Thema

Arbeit. Macht. Sinn
Ich baue am Wir

Möglichkeiten der Begegnung wahrnehmen und fördern


Das Jahresthema 2019 - 2020 gleicht einer Ellipse. Das ist eine geometrische Figur mit zwei Brennpunkten. In unserem Fall sind die beiden Brennpunkte identisch mit „wir“ und „ich baue“.
Josef Stricker,
geistlicher Assistent des KVW
Wen meint der KVW, wenn er „wir“ sagt?
Wir stehen - um es mit Goethe zu sagen - vor der Gretchenfrage. Meint der KVW nur die gleich oder ähnlich Denkenden? Ist das „wir“ einladend oder ausgrenzend? In der Gesellschaft kann man ein generelles Misstrauen beobachten. Viele Menschen wollen nur das bestätigt haben, was sie schon immer selbst gesagt haben. Gehören wir auch dazu? Wie halten wir es mit der Pluralität der Meinungen, der Weltanschauungen, der Religionen? Leiden wir vielleicht unter Pluralitätsmüdigkeit? Es geht um Wahrnehmungen, um ein Miteinander, um Begegnungen. Das ist der einzig lohnende, aber eben auch der mühsamere Weg.
Wer gehört zu uns?
Nach offiziellen Angaben leben in Südtirol rund 48.000 Mitbürgerinnen und Mitbürger, die keinen italienischen Pass haben. Der weitaus größte Teil ist aus Arbeitsgründen hier, teils seit vielen Jahren. Die meisten Ausländer sind von hiesigen Wirtschaftstreibenden ins Land geholt worden. Die neuen Mitbürger arbeiten im Tourismusgewerbe, in der Landwirtschaft, auf Baustellen, bei Putzfirmen, im Pflegebereich. Ohne diese Arbeitskräfte würde in der Wirtschaft nichts mehr laufen. Frage: Gehören diese Arbeitskräfte, auf die Südtirols Gesellschaft angewiesen ist, zu uns oder gehören sie nicht dazu?

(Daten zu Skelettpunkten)
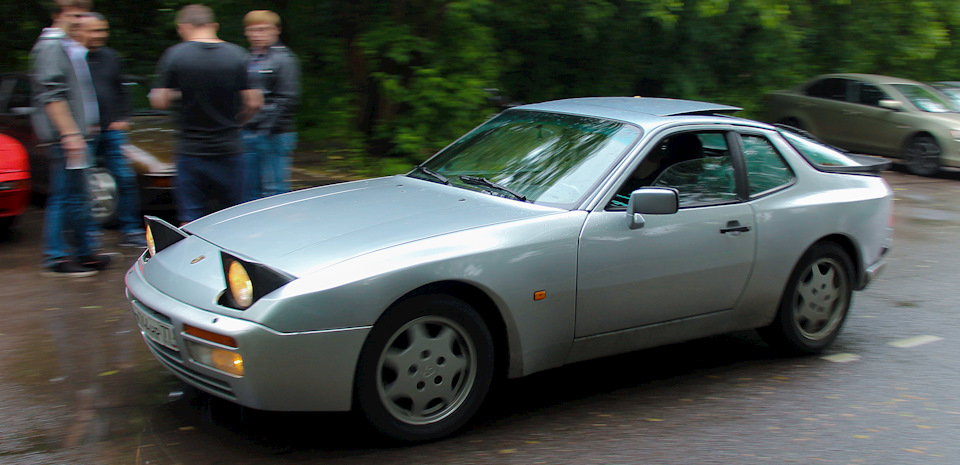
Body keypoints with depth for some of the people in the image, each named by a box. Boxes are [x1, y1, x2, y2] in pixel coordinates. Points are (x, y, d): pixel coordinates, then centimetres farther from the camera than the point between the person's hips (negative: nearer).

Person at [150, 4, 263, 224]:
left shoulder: (175, 55, -6)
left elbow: (160, 102, -7)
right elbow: (253, 102, -2)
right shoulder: (237, 54, -1)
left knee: (190, 222, 4)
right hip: (229, 150, 2)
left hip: (191, 151, -1)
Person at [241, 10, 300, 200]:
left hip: (273, 135, -7)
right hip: (247, 135, 7)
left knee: (275, 191, -6)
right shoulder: (247, 60, 16)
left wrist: (268, 127, -17)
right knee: (248, 190, 10)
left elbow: (287, 99, -12)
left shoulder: (284, 59, -6)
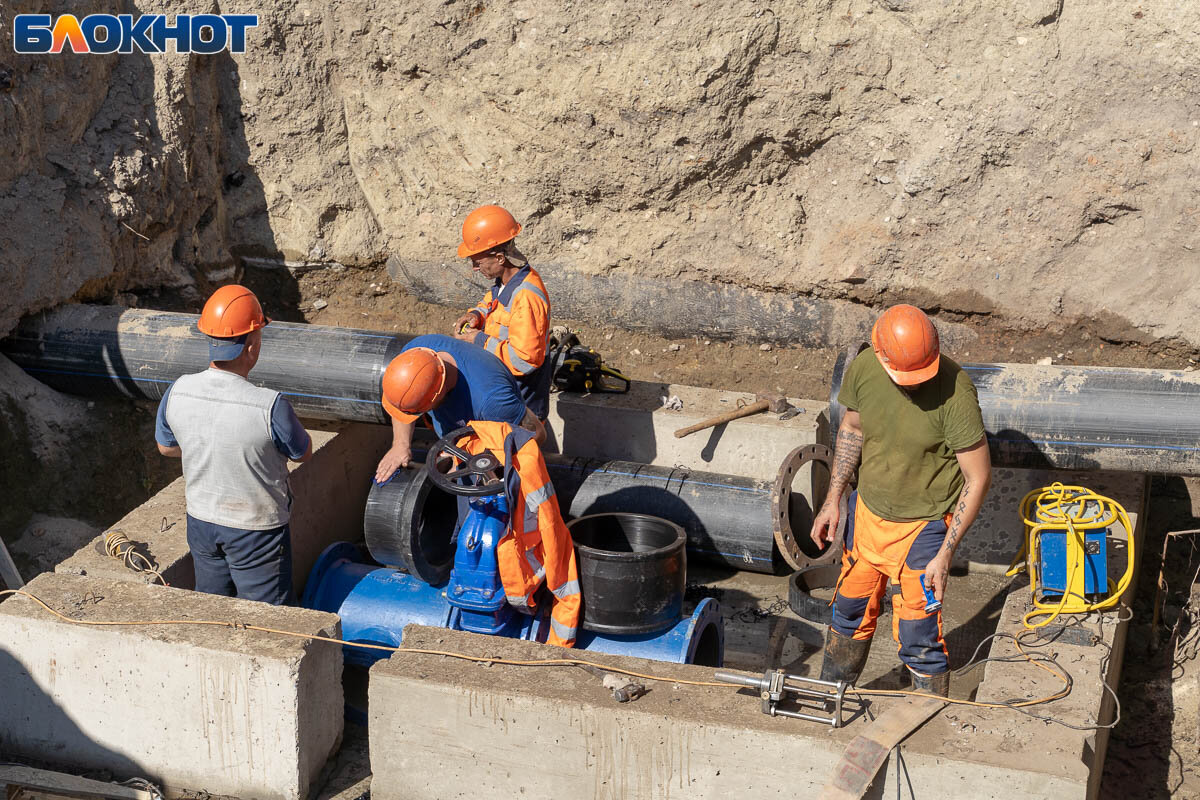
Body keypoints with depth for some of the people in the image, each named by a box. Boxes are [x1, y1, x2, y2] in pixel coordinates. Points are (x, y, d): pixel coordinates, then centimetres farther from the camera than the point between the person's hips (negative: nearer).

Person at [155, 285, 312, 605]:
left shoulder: (176, 394, -16)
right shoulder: (271, 407, -31)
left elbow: (166, 447, 4)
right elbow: (303, 452, -11)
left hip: (200, 521, 5)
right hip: (256, 529, -5)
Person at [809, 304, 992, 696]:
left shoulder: (955, 392, -28)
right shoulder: (862, 369, -14)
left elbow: (978, 478, -21)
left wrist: (945, 554, -21)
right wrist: (833, 500, 7)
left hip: (923, 526, -5)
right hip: (867, 512, 5)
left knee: (918, 640, -1)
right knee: (850, 613, 22)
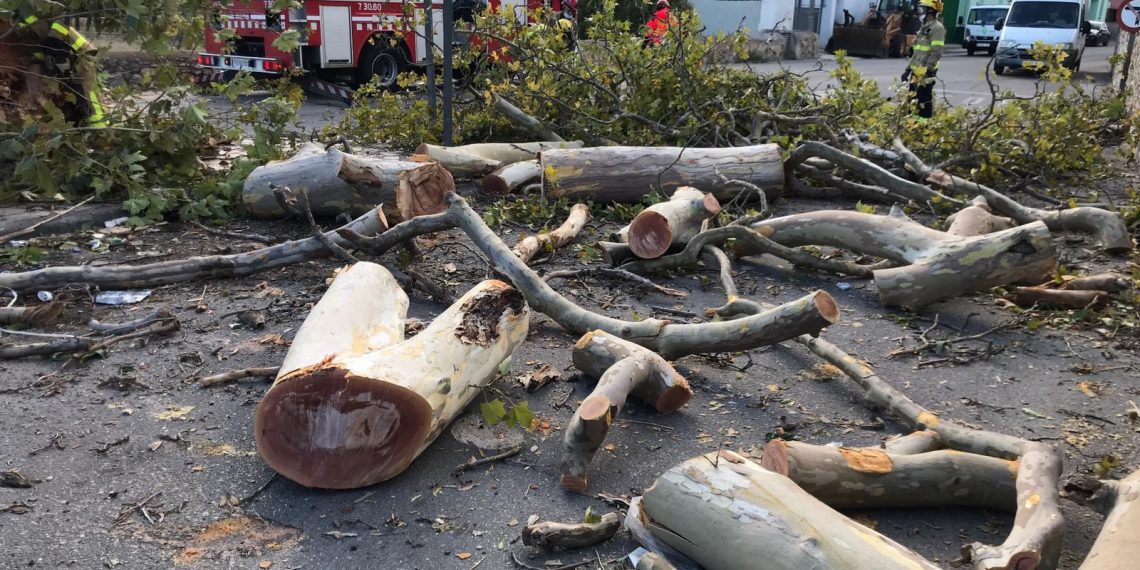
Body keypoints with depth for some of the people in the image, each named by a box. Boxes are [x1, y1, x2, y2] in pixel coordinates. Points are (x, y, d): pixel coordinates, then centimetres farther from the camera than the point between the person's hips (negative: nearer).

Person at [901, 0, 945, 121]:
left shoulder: (937, 28, -11)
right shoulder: (923, 28, 18)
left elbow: (936, 53, -18)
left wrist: (927, 70, -22)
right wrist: (908, 69, 20)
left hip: (926, 73, -10)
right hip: (916, 72, 10)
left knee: (924, 100, -8)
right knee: (912, 99, 12)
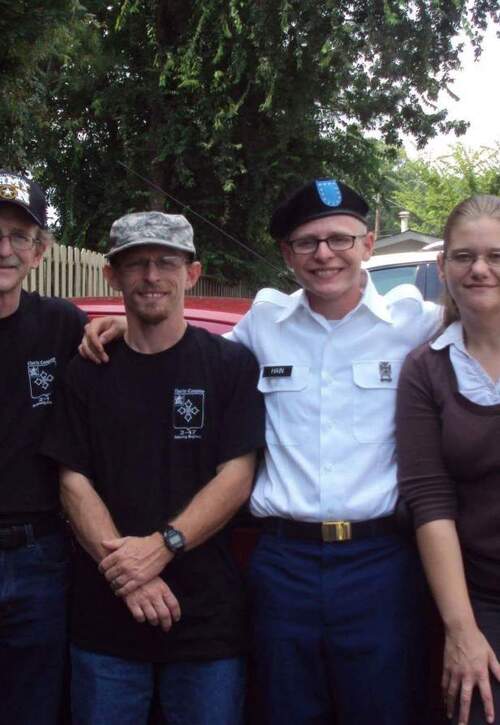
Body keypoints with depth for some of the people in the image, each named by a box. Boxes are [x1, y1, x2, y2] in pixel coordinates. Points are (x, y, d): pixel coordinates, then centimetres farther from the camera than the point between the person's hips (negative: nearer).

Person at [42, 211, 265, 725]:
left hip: (206, 611, -1)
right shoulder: (87, 373, 6)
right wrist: (124, 568, -14)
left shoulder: (230, 364, 1)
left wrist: (162, 546, -19)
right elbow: (74, 481, 0)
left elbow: (235, 479, -5)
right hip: (104, 615, 2)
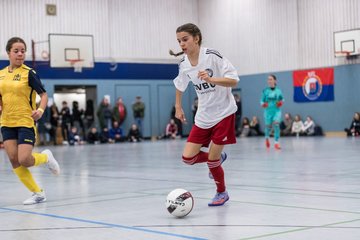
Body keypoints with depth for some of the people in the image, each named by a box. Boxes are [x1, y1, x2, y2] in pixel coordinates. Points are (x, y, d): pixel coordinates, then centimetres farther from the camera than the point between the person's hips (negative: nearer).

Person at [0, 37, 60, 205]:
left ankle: (45, 157, 20)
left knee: (24, 160, -14)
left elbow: (44, 94, -7)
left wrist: (40, 110, -25)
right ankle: (38, 193, 10)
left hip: (26, 122, -5)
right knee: (14, 161, -2)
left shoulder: (29, 73, -7)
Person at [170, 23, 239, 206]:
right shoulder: (183, 65, -1)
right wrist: (178, 107, 20)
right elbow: (179, 85, 20)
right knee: (188, 157, -3)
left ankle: (222, 193, 22)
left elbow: (234, 81, -21)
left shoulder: (212, 56, -17)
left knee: (211, 160, -6)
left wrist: (211, 79, -34)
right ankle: (218, 158, 28)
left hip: (223, 113, -5)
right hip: (203, 116, 5)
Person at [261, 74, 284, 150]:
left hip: (277, 110, -1)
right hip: (268, 111, 1)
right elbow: (262, 101, 4)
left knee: (276, 124, -19)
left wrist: (281, 102, -6)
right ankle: (267, 137, 43)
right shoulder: (265, 91, -1)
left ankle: (276, 143, -13)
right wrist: (263, 104, -17)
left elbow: (282, 99, 14)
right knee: (268, 126, 8)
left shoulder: (278, 90, 1)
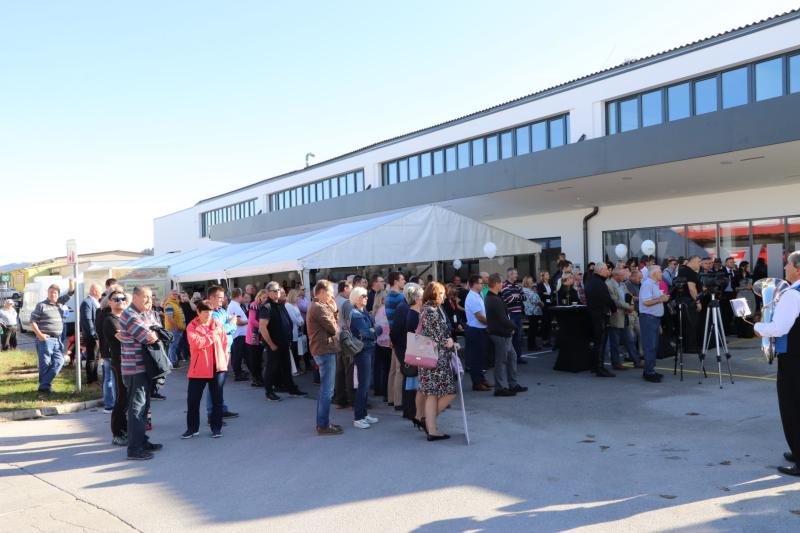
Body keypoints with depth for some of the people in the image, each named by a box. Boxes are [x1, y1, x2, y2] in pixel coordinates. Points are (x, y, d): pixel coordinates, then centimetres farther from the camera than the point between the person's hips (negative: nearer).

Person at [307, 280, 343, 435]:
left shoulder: (315, 306, 17)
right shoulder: (319, 308, -16)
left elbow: (330, 327, 13)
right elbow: (334, 329, -16)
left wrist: (333, 311, 1)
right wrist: (334, 312, 1)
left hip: (322, 351, 11)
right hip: (325, 351, -11)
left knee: (324, 390, 17)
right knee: (327, 391, -5)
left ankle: (322, 422, 25)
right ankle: (323, 425, 1)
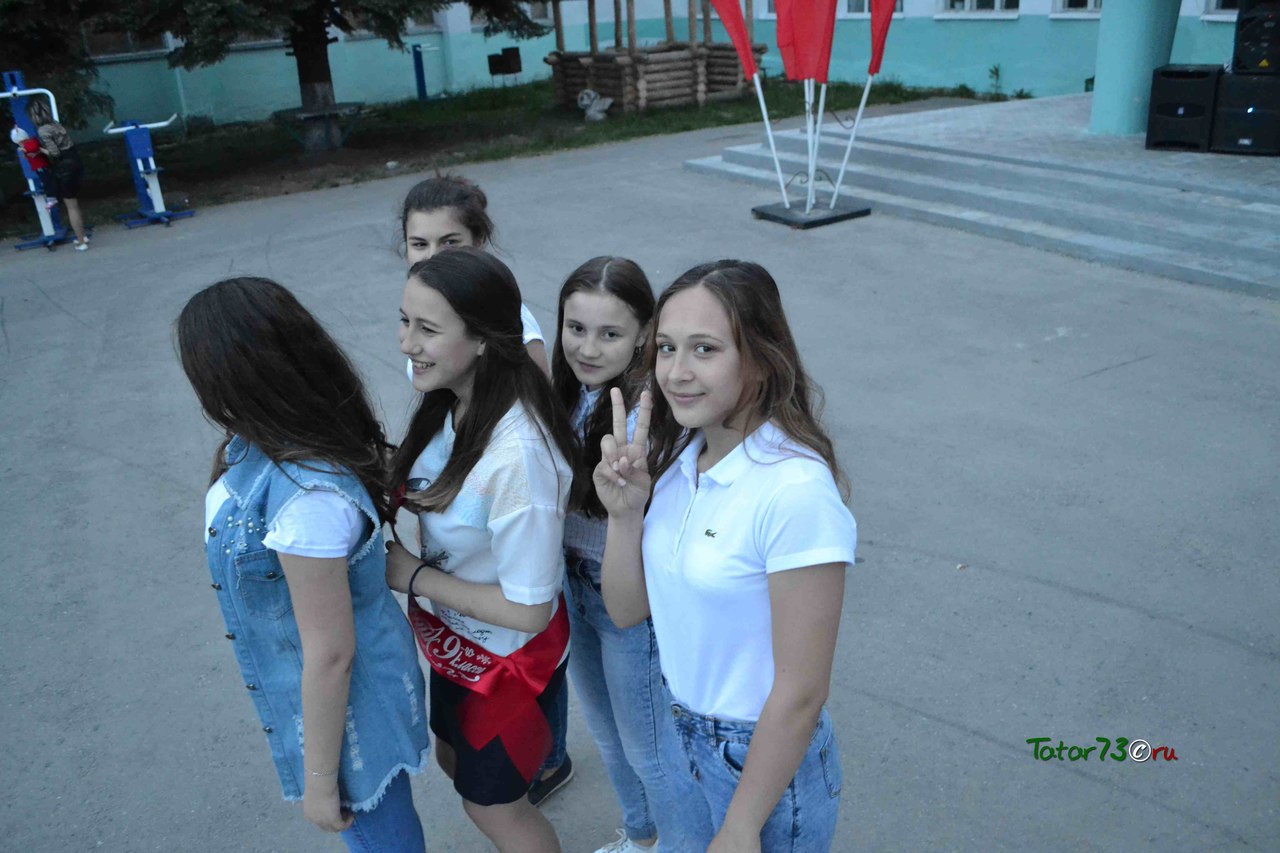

DEINE AUFGABE - Wie viele Menschen ohne italienischen Pass leben nach dem Text zum Jahresthema in Südtirol?

DEINE ANTWORT - Nach offiziellen Angaben rund 48.000.